Court critical of lawyer's arguments on Sept. 11 lawsuits

By The Associated Press

Tuesday, October 2, 2007 12:25 PM EDT

NEW YORK - A federal appeals court gave a rough reception to a lawyer's arguments the city should be immune from liability in 8,000 cases alleging it and others failed to properly protect workers cleaning up the World Trade Center site after the 2001 terrorist attacks.
The lawyer, James Tyrrell, argued that laws can be read to absolve the city of responsibility for respiratory illnesses and other injuries suffered by thousands of people who cleaned up the trade center site for months after the Sept. 11 attacks.

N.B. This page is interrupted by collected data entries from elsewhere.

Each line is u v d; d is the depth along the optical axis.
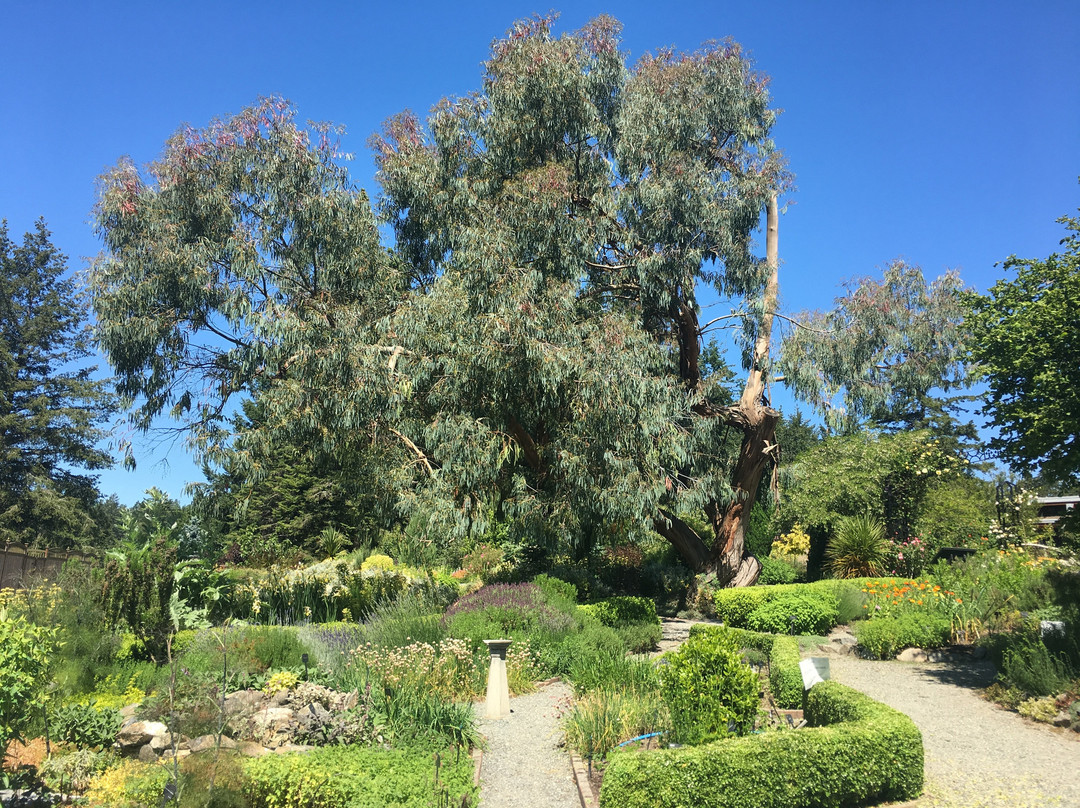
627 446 15.42
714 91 20.00
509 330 14.84
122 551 10.43
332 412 16.61
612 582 21.34
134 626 9.95
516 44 18.42
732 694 6.20
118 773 5.86
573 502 15.30
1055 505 19.66
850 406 21.17
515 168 18.84
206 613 11.16
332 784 5.42
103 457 38.34
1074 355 8.30
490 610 11.71
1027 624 9.31
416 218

The three-judge panel repeatedly suggested it believed the city and the Port Authority of New York and New Jersey, which owns the site, are not entirely immune from lawsuits and questioned whether the city even had a right to appeal the issue at this stage of the litigation.

Lawyers said it appeared it could take three to four more years for the lawsuits to reach trial. The appeals court in Manhattan reserved decision after hearing nearly two hours of arguments.

Last year, U.S. District Judge Alvin K. Hellerstein in Manhattan ruled that the defendants were immune for actions taken immediately after the Sept. 11 attacks but that the immunity did not extend for the entire nine months of the cleanup.

Judge Jon Newman said he believed the lawyers should try to reach a resolution in the cases because $1 billion set aside by Congress to handle claims by injured workers was not getting “to the people who need it before they die waiting for the distribution.”

Judge Richard Wesley called the majority of the claims in the cases “garden variety negligence claims for which municipalities have been sued for 70 to 90 years.”

Tyrrell urged the appeals court to find that the city, the Port Authority and contractors at the site were not liable because they were protected by a 1951 state law protecting municipalities from lawsuits for actions they take responding to attacks. He called it “a very unusual statute designed to be used very rarely when the country is attacked.”

Tyrrell said the ultimate decision of what is owed “the heroes of 9/11 is a congressional decision, not a judicial one.”

A victims' compensation fund established by Congress after the Sept. 11 attacks has paid $6 billion to 2,880 families of those who died in the attacks and more than $1 billion to 2,680 injured victims.